The ‘A’ Team roll call takes place – prayers have been answered and Big Sam’s back in town, having returned to the educational fray on Friday morning and, ignoring the nurse’s well meaning advice, completed the Daily Mile fitness test in the afternoon. Billy is also here, having discharged himself from The Gallops Hospital at 10.07am to take his place at the front of the line barely an hour later.

Nureyev takes up Margaret’s mantle in the centre of defence, Scarface drops back in place of The Weatherman and immediately (correctly, as it happens) forecasts the result will be a draw, while The Colonel, never backwards in coming forwards, drops into right midfield. At least Kenny has no delusions of grandeur and dons the grey numero uno shirt and big white gloves on which his ever-growing reputation is rightly and properly based. Knees Knight shivers, regretting his ‘hard man’ standing and wishing he’d brought the sheepskin mittens he’d surreptitiously pushed under the settee at 8.08am on 25th December, while Dele has no pretentions whatsoever about adding yet another extra layer to the thirteen he’s already wearing. Sizzler rolls up his sleeves, ignores the thermometer reading and simply growls.

St Albans have the better of the first half, but Gloucester create the best chance before the visitors go ahead with a sharp finish from a corner just before the break. Billy lasts twenty nine minutes longer than his physical condition warrants and is replaced at half time by first Smiling Leo Taylor and then One ‘M’ Shamar.

As part of his R & R, Big Sam moves into centre midfield for Part Two and despite The Weatherman’s assertion that, ‘He won’t last ten minutes,’ heroically completes the whole match, together with the ensuing warm down. Sizzler covers every inch of the pitch, tackling, passing, running, shooting, crossing, getting knocked over, getting up, scowling and smiling in equal measure.

Scarface on the right, Dele up front, Knees on the left and The Colonel in all three, run and hound and compete till the end. And with time running out, Nureyev, a colossus at the back throughout, strides forward, Lewis Dunk-like, to level matters with a low drive into the bottom corner with three minutes remaining. The unscripted celebration says it all really.
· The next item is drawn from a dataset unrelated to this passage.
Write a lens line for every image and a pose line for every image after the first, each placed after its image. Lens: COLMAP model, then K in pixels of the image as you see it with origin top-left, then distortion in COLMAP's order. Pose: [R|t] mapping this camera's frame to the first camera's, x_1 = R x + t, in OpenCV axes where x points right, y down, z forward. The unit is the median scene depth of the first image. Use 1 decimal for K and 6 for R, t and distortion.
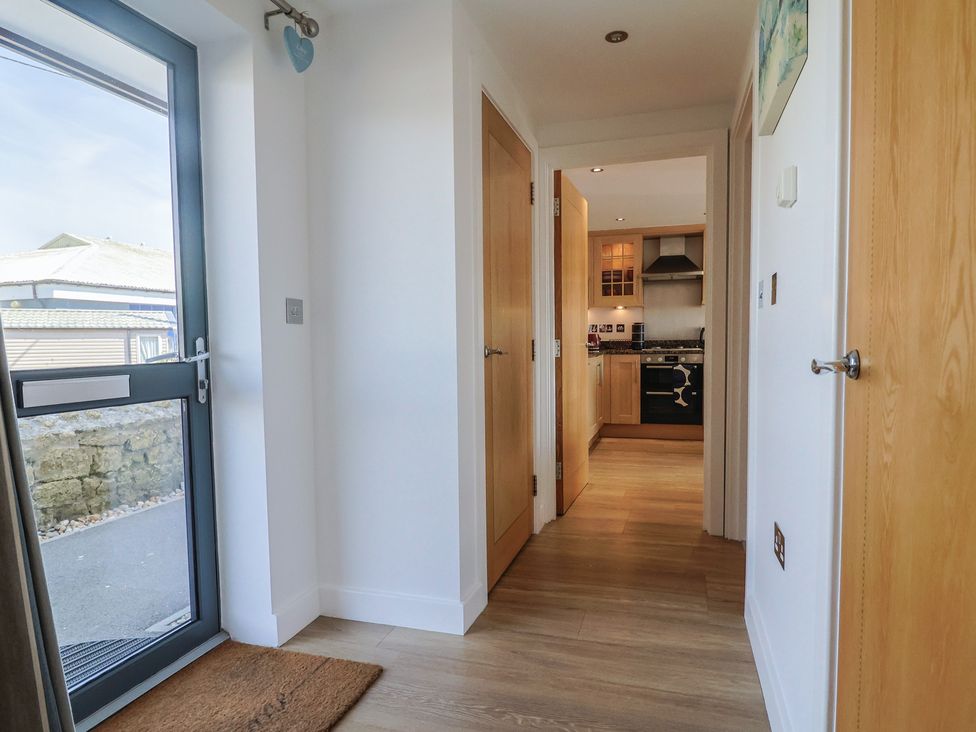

Inside the last minute and Kenny sticks out a big hand to ensure the points are shared and secure a draw that has determination, resilience and non-stop effort written in capital letters over every player. For those who saw the pre-match ‘Achievement graph’ on twitter, this was the ‘grit bit’ that every successful person in

the world has always had, does always have and will always have; it’s the bit that you don’t see explained in books, taught in schools or coached in the ten thousand hours of myth and legend. Yet it is the difference.

If M & M (Margaret & Michael) could possibly have made it, they’d have been here. Big Sam didn’t stop for an hour when clinically he may have been better off with a trio of blankets, a decongestant spray and a mug of Lemsip. And Billy Ballet Shoes has taken on the role of a modern day Lazarus, because it was probably he who drew that graph of grit in the first place.

There’s a scene near the end of the rather alternative 1989 film, ‘Dead Poet’s Society’, when (the dismissed) Mr Keating (Robin Williams) is about to leave the school for the last time. If you haven’t seen it, go to Youtube, grab a tissue and take a seat. In support of their inspirational leader, the boys stand on their desks and take Walt Whitman’s most famous line to show everyone what they think. It is three words long and captures the moment perfectly. It says, ‘Captain, My Captain.’

Gloucester: Kenny; Scarface, Lewis Dunk, Big Sam; The Colonel, Sizzler, Billy BS, Knees Knight; Dele Adi. Subs: Smiling Leo Taylor, One ‘M’ Shamar.